Only the pictures are to be dropped, and the rest of the data should be copied exactly.

(Recorded data)
((

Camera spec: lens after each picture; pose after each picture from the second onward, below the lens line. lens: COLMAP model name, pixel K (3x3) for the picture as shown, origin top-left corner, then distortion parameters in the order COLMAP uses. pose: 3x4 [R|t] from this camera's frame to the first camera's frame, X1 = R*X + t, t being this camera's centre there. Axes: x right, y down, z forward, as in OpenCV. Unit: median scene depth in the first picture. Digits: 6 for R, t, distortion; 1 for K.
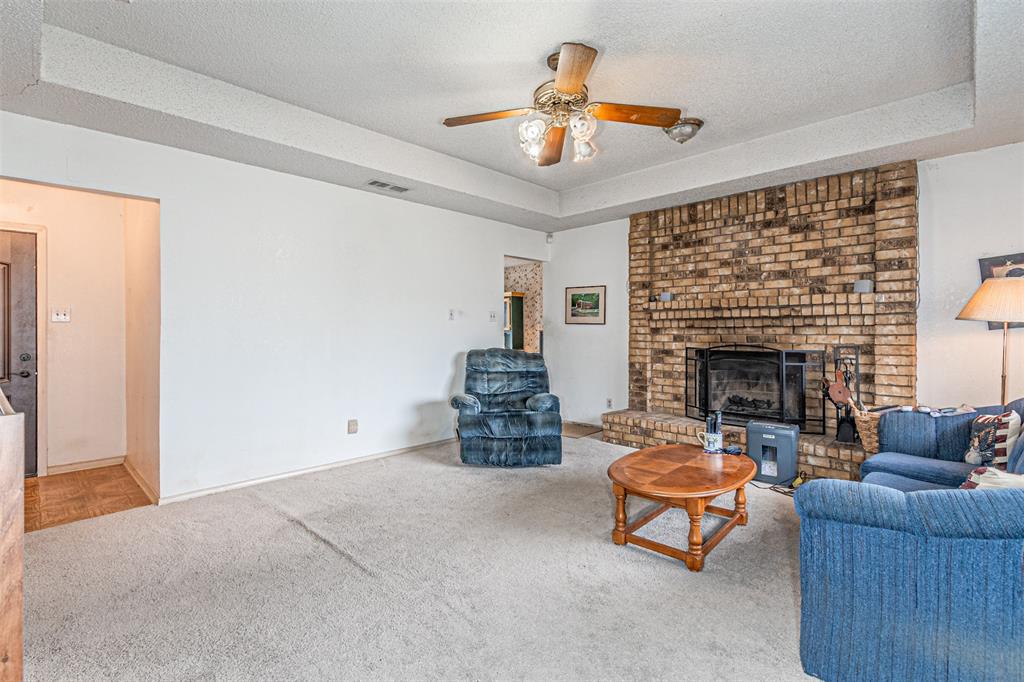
lens RADIAL K [[493.2, 0, 512.0], [0, 493.2, 341.0], [0, 0, 1]] dist [-0.001322, -0.000427]
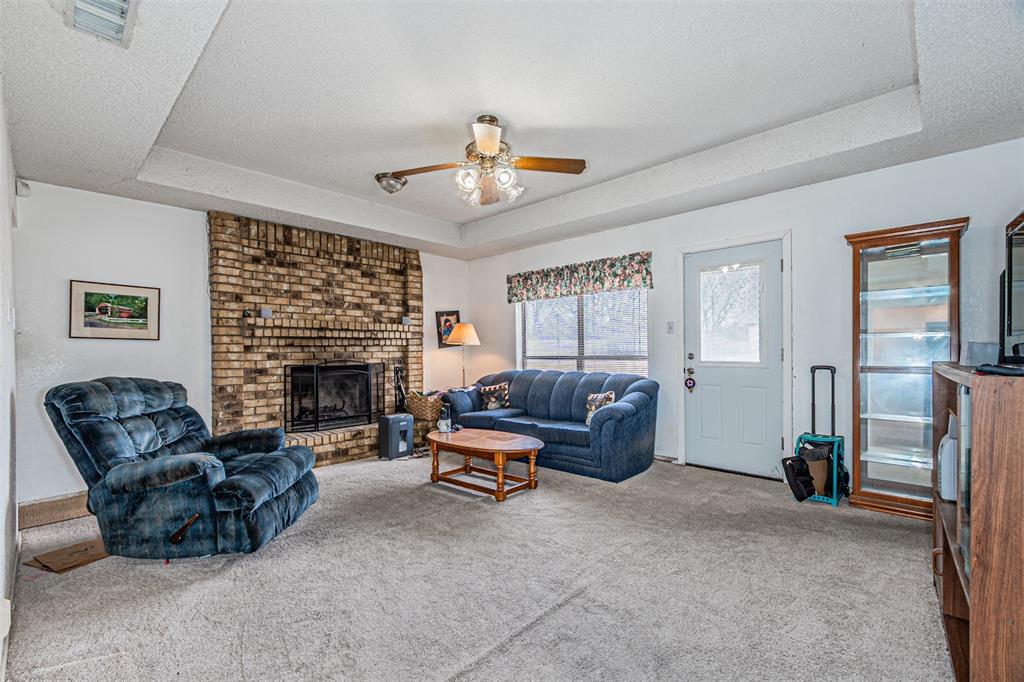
lens RADIAL K [[430.4, 0, 509.3], [0, 430.4, 356.6], [0, 0, 1]] dist [0.000355, -0.000028]
pose [[-0.031422, -0.012067, 0.999433, -0.571598], [0.027884, 0.999527, 0.012945, -0.003262], [-0.999117, 0.028275, -0.031071, 0.587396]]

))

(Task response)
Camera spec: lens after each picture; pose after each picture from the second onward, below the lens line. lens: COLMAP model name, pixel K (3x3) for the picture as shown, origin top-left corner, then distortion parameters in the order COLMAP uses. pose: 3x4 [R|t] from this camera's frame to the first camera's frame, X1 = R*X + t, t being this camera's centre there. Axes: x right, y down, z forward, as in OpenCV. Unit: median scene depth in the first picture. Digits: 6 for R, t, distortion; 1 for K.
lens RADIAL K [[493.2, 0, 512.0], [0, 493.2, 341.0], [0, 0, 1]] dist [-0.001322, -0.000427]
lens RADIAL K [[430.4, 0, 509.3], [0, 430.4, 356.6], [0, 0, 1]] dist [0.000355, -0.000028]
pose [[-0.031422, -0.012067, 0.999433, -0.571598], [0.027884, 0.999527, 0.012945, -0.003262], [-0.999117, 0.028275, -0.031071, 0.587396]]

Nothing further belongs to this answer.